◆ Brief
Format the lines below as a JSON list of strings, with one string for each line and blank lines left out.
[Dataset entries Boundary: Start]
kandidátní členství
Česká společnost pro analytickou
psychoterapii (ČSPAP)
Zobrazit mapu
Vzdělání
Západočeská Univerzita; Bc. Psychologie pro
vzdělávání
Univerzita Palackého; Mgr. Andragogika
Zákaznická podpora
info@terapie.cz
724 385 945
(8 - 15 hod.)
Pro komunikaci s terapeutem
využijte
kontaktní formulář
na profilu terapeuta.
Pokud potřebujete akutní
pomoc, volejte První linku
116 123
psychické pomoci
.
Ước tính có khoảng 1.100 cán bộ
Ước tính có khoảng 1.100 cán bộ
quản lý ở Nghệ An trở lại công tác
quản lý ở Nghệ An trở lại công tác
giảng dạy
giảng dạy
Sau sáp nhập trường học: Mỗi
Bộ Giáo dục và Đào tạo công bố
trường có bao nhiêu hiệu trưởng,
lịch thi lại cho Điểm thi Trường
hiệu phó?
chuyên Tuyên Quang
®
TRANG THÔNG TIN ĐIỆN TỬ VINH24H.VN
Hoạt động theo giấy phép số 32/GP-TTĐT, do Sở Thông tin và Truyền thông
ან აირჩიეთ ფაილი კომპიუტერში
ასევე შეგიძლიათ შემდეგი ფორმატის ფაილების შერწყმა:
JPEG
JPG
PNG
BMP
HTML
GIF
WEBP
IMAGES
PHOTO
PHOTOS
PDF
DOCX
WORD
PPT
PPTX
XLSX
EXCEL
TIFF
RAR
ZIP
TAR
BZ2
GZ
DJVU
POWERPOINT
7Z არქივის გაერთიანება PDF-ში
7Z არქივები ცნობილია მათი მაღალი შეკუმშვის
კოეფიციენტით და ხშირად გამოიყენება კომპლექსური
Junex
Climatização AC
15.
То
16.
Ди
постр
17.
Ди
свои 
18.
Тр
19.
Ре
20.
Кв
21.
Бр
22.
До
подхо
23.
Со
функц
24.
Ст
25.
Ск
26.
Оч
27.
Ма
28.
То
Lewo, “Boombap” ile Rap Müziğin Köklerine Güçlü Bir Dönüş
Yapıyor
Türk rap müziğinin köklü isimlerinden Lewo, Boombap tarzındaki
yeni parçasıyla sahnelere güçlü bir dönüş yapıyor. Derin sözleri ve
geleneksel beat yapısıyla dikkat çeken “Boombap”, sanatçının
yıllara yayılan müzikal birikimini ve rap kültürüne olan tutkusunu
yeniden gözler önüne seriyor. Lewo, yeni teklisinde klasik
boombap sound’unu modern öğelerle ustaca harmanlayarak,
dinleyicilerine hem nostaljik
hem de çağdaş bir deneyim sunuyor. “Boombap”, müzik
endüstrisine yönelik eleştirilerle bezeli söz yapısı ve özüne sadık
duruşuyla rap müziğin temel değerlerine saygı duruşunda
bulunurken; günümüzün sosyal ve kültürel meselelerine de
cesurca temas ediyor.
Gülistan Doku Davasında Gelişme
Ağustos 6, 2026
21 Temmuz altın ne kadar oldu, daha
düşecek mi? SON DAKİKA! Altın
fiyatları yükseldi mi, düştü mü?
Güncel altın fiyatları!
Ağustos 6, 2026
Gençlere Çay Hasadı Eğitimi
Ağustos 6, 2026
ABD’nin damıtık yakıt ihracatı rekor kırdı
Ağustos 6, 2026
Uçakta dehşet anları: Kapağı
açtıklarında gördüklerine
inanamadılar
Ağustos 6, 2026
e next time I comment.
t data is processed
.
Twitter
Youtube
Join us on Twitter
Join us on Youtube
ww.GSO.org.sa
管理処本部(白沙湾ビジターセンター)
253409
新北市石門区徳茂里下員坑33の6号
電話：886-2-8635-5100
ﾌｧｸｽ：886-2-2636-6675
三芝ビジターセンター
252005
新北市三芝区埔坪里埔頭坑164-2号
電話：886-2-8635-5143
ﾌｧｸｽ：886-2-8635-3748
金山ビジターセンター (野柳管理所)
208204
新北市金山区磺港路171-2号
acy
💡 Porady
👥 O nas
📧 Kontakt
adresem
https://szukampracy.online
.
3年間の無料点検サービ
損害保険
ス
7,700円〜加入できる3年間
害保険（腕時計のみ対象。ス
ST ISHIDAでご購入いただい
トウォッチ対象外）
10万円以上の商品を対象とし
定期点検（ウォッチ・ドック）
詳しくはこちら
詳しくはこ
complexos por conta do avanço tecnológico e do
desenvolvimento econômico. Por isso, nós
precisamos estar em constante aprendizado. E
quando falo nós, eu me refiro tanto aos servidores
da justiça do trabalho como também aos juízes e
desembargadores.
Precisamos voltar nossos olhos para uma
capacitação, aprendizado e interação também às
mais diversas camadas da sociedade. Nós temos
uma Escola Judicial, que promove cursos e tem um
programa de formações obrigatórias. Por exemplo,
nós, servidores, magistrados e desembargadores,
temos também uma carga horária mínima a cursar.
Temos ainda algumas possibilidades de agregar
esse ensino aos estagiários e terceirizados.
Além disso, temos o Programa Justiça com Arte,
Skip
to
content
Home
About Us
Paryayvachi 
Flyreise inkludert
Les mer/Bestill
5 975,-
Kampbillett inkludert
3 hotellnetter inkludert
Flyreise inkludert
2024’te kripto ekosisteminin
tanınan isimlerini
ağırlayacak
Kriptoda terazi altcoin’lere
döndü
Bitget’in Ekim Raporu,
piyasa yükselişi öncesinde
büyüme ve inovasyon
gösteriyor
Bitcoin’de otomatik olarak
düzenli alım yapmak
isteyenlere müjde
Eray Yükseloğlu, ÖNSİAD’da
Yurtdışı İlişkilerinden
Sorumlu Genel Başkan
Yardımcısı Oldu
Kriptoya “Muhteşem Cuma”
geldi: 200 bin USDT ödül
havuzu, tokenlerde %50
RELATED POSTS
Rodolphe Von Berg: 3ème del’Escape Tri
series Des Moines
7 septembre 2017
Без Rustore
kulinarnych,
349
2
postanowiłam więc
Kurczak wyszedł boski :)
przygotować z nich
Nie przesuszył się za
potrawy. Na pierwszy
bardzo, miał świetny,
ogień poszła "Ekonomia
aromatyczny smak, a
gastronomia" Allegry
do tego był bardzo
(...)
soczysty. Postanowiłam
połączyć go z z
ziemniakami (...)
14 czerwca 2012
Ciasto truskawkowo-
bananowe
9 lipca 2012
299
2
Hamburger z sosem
[Dataset entries Boundary: End]
◆ Written answer
[
  "kandidátní členství",
  "Česká společnost pro analytickou",
  "psychoterapii (ČSPAP)",
  "Zobrazit mapu",
  "Vzdělání",
  "Západočeská Univerzita; Bc. Psychologie pro",
  "vzdělávání",
  "Univerzita Palackého; Mgr. Andragogika",
  "Zákaznická podpora",
  "info@terapie.cz",
  "724 385 945",
  "(8 - 15 hod.)",
  "Pro komunikaci s terapeutem",
  "využijte",
  "kontaktní formulář",
  "na profilu terapeuta.",
  "Pokud potřebujete akutní",
  "pomoc, volejte První linku",
  "116 123",
  "psychické pomoci",
  ".",
  "Ước tính có khoảng 1.100 cán bộ",
  "Ước tính có khoảng 1.100 cán bộ",
  "quản lý ở Nghệ An trở lại công tác",
  "quản lý ở Nghệ An trở lại công tác",
  "giảng dạy",
  "giảng dạy",
  "Sau sáp nhập trường học: Mỗi",
  "Bộ Giáo dục và Đào tạo công bố",
  "trường có bao nhiêu hiệu trưởng,",
  "lịch thi lại cho Điểm thi Trường",
  "hiệu phó?",
  "chuyên Tuyên Quang",
  "®",
  "TRANG THÔNG TIN ĐIỆN TỬ VINH24H.VN",
  "Hoạt động theo giấy phép số 32/GP-TTĐT, do Sở Thông tin và Truyền thông",
  "ან აირჩიეთ ფაილი კომპიუტერში",
  "ასევე შეგიძლიათ შემდეგი ფორმატის ფაილების შერწყმა:",
  "JPEG",
  "JPG",
  "PNG",
  "BMP",
  "HTML",
  "GIF",
  "WEBP",
  "IMAGES",
  "PHOTO",
  "PHOTOS",
  "PDF",
  "DOCX",
  "WORD",
  "PPT",
  "PPTX",
  "XLSX",
  "EXCEL",
  "TIFF",
  "RAR",
  "ZIP",
  "TAR",
  "BZ2",
  "GZ",
  "DJVU",
  "POWERPOINT",
  "7Z არქივის გაერთიანება PDF-ში",
  "7Z არქივები ცნობილია მათი მაღალი შეკუმშვის",
  "კოეფიციენტით და ხშირად გამოიყენება კომპლექსური",
  "Junex",
  "Climatização AC",
  "15.",
  "То",
  "16.",
  "Ди",
  "постр",
  "17.",
  "Ди",
  "свои ",
  "18.",
  "Тр",
  "19.",
  "Ре",
  "20.",
  "Кв",
  "21.",
  "Бр",
  "22.",
  "До",
  "подхо",
  "23.",
  "Со",
  "функц",
  "24.",
  "Ст",
  "25.",
  "Ск",
  "26.",
  "Оч",
  "27.",
  "Ма",
  "28.",
  "То",
  "Lewo, “Boombap” ile Rap Müziğin Köklerine Güçlü Bir Dönüş",
  "Yapıyor",
  "Türk rap müziğinin köklü isimlerinden Lewo, Boombap tarzındaki",
  "yeni parçasıyla sahnelere güçlü bir dönüş yapıyor. Derin sözleri ve",
  "geleneksel beat yapısıyla dikkat çeken “Boombap”, sanatçının",
  "yıllara yayılan müzikal birikimini ve rap kültürüne olan tutkusunu",
  "yeniden gözler önüne seriyor. Lewo, yeni teklisinde klasik",
  "boombap sound’unu modern öğelerle ustaca harmanlayarak,",
  "dinleyicilerine hem nostaljik",
  "hem de çağdaş bir deneyim sunuyor. “Boombap”, müzik",
  "endüstrisine yönelik eleştirilerle bezeli söz yapısı ve özüne sadık",
  "duruşuyla rap müziğin temel değerlerine saygı duruşunda",
  "bulunurken; günümüzün sosyal ve kültürel meselelerine de",
  "cesurca temas ediyor.",
  "Gülistan Doku Davasında Gelişme",
  "Ağustos 6, 2026",
  "21 Temmuz altın ne kadar oldu, daha",
  "düşecek mi? SON DAKİKA! Altın",
  "fiyatları yükseldi mi, düştü mü?",
  "Güncel altın fiyatları!",
  "Ağustos 6, 2026",
  "Gençlere Çay Hasadı Eğitimi",
  "Ağustos 6, 2026",
  "ABD’nin damıtık yakıt ihracatı rekor kırdı",
  "Ağustos 6, 2026",
  "Uçakta dehşet anları: Kapağı",
  "açtıklarında gördüklerine",
  "inanamadılar",
  "Ağustos 6, 2026",
  "e next time I comment.",
  "t data is processed",
  ".",
  "Twitter",
  "Youtube",
  "Join us on Twitter",
  "Join us on Youtube",
  "ww.GSO.org.sa",
  "管理処本部(白沙湾ビジターセンター)",
  "253409",
  "新北市石門区徳茂里下員坑33の6号",
  "電話：886-2-8635-5100",
  "ﾌｧｸｽ：886-2-2636-6675",
  "三芝ビジターセンター",
  "252005",
  "新北市三芝区埔坪里埔頭坑164-2号",
  "電話：886-2-8635-5143",
  "ﾌｧｸｽ：886-2-8635-3748",
  "金山ビジターセンター (野柳管理所)",
  "208204",
  "新北市金山区磺港路171-2号",
  "acy",
  "💡 Porady",
  "👥 O nas",
  "📧 Kontakt",
  "adresem",
  "https://szukampracy.online",
  ".",
  "3年間の無料点検サービ",
  "損害保険",
  "ス",
  "7,700円〜加入できる3年間",
  "害保険（腕時計のみ対象。ス",
  "ST ISHIDAでご購入いただい",
  "トウォッチ対象外）",
  "10万円以上の商品を対象とし",
  "定期点検（ウォッチ・ドック）",
  "詳しくはこちら",
  "詳しくはこ",
  "complexos por conta do avanço tecnológico e do",
  "desenvolvimento econômico. Por isso, nós",
  "precisamos estar em constante aprendizado. E",
  "quando falo nós, eu me refiro tanto aos servidores",
  "da justiça do trabalho como também aos juízes e",
  "desembargadores.",
  "Precisamos voltar nossos olhos para uma",
  "capacitação, aprendizado e interação também às",
  "mais diversas camadas da sociedade. Nós temos",
  "uma Escola Judicial, que promove cursos e tem um",
  "programa de formações obrigatórias. Por exemplo,",
  "nós, servidores, magistrados e desembargadores,",
  "temos também uma carga horária mínima a cursar.",
  "Temos ainda algumas possibilidades de agregar",
  "esse ensino aos estagiários e terceirizados.",
  "Além disso, temos o Programa Justiça com Arte,",
  "Skip",
  "to",
  "content",
  "Home",
  "About Us",
  "Paryayvachi ",
  "Flyreise inkludert",
  "Les mer/Bestill",
  "5 975,-",
  "Kampbillett inkludert",
  "3 hotellnetter inkludert",
  "Flyreise inkludert",
  "2024’te kripto ekosisteminin",
  "tanınan isimlerini",
  "ağırlayacak",
  "Kriptoda terazi altcoin’lere",
  "döndü",
  "Bitget’in Ekim Raporu,",
  "piyasa yükselişi öncesinde",
  "büyüme ve inovasyon",
  "gösteriyor",
  "Bitcoin’de otomatik olarak",
  "düzenli alım yapmak",
  "isteyenlere müjde",
  "Eray Yükseloğlu, ÖNSİAD’da",
  "Yurtdışı İlişkilerinden",
  "Sorumlu Genel Başkan",
  "Yardımcısı Oldu",
  "Kriptoya “Muhteşem Cuma”",
  "geldi: 200 bin USDT ödül",
  "havuzu, tokenlerde %50",
  "RELATED POSTS",
  "Rodolphe Von Berg: 3ème del’Escape Tri",
  "series Des Moines",
  "7 septembre 2017",
  "Без Rustore",
  "kulinarnych,",
  "349",
  "2",
  "postanowiłam więc",
  "Kurczak wyszedł boski :)",
  "przygotować z nich",
  "Nie przesuszył się za",
  "potrawy. Na pierwszy",
  "bardzo, miał świetny,",
  "ogień poszła \"Ekonomia",
  "aromatyczny smak, a",
  "gastronomia\" Allegry",
  "do tego był bardzo",
  "(...)",
  "soczysty. Postanowiłam",
  "połączyć go z z",
  "ziemniakami (...)",
  "14 czerwca 2012",
  "Ciasto truskawkowo-",
  "bananowe",
  "9 lipca 2012",
  "299",
  "2",
  "Hamburger z sosem"
]